• [Requirement]:
All entries should be copied exactly, none left out.

===== Materials provided =====

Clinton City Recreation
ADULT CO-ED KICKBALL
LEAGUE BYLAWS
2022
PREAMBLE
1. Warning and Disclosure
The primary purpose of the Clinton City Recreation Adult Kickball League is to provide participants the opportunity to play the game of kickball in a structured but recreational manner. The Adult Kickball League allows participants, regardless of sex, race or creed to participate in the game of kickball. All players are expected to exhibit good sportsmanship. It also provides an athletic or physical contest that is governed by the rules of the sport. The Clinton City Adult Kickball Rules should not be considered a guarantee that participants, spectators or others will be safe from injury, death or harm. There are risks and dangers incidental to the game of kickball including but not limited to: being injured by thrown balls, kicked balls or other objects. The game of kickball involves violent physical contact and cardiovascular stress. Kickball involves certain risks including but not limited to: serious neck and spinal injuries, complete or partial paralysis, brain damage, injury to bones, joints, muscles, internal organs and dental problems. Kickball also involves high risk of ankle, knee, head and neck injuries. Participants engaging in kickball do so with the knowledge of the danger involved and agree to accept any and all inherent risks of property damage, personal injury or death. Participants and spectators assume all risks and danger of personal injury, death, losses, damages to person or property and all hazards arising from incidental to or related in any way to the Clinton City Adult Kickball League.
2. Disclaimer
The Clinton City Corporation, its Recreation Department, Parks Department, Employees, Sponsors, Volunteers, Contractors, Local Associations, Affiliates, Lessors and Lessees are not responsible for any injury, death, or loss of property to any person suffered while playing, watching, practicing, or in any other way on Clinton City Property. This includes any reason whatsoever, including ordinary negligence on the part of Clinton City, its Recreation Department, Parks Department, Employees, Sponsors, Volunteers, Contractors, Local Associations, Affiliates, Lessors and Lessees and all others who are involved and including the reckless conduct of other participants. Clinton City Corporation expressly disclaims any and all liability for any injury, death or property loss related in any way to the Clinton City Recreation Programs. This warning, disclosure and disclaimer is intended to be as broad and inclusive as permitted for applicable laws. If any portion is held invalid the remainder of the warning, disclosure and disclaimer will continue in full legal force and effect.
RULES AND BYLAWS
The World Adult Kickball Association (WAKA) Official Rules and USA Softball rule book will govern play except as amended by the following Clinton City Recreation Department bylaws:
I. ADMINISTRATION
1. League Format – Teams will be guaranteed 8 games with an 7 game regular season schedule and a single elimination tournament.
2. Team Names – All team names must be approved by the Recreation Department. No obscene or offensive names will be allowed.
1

=====

• [Exercise result]:
Clinton City Recreation
ADULT CO-ED KICKBALL
LEAGUE BYLAWS
2022
PREAMBLE
1. Warning and Disclosure
The primary purpose of the Clinton City Recreation Adult Kickball League is to provide participants the opportunity to play the game of kickball in a structured but recreational manner. The Adult Kickball League allows participants, regardless of sex, race or creed to participate in the game of kickball. All players are expected to exhibit good sportsmanship. It also provides an athletic or physical contest that is governed by the rules of the sport. The Clinton City Adult Kickball Rules should not be considered a guarantee that participants, spectators or others will be safe from injury, death or harm. There are risks and dangers incidental to the game of kickball including but not limited to: being injured by thrown balls, kicked balls or other objects. The game of kickball involves violent physical contact and cardiovascular stress. Kickball involves certain risks including but not limited to: serious neck and spinal injuries, complete or partial paralysis, brain damage, injury to bones, joints, muscles, internal organs and dental problems. Kickball also involves high risk of ankle, knee, head and neck injuries. Participants engaging in kickball do so with the knowledge of the danger involved and agree to accept any and all inherent risks of property damage, personal injury or death. Participants and spectators assume all risks and danger of personal injury, death, losses, damages to person or property and all hazards arising from incidental to or related in any way to the Clinton City Adult Kickball League.
2. Disclaimer
The Clinton City Corporation, its Recreation Department, Parks Department, Employees, Sponsors, Volunteers, Contractors, Local Associations, Affiliates, Lessors and Lessees are not responsible for any injury, death, or loss of property to any person suffered while playing, watching, practicing, or in any other way on Clinton City Property. This includes any reason whatsoever, including ordinary negligence on the part of Clinton City, its Recreation Department, Parks Department, Employees, Sponsors, Volunteers, Contractors, Local Associations, Affiliates, Lessors and Lessees and all others who are involved and including the reckless conduct of other participants. Clinton City Corporation expressly disclaims any and all liability for any injury, death or property loss related in any way to the Clinton City Recreation Programs. This warning, disclosure and disclaimer is intended to be as broad and inclusive as permitted for applicable laws. If any portion is held invalid the remainder of the warning, disclosure and disclaimer will continue in full legal force and effect.
RULES AND BYLAWS
The World Adult Kickball Association (WAKA) Official Rules and USA Softball rule book will govern play except as amended by the following Clinton City Recreation Department bylaws:
I. ADMINISTRATION
1. League Format – Teams will be guaranteed 8 games with an 7 game regular season schedule and a single elimination tournament.
2. Team Names – All team names must be approved by the Recreation Department. No obscene or offensive names will be allowed.
1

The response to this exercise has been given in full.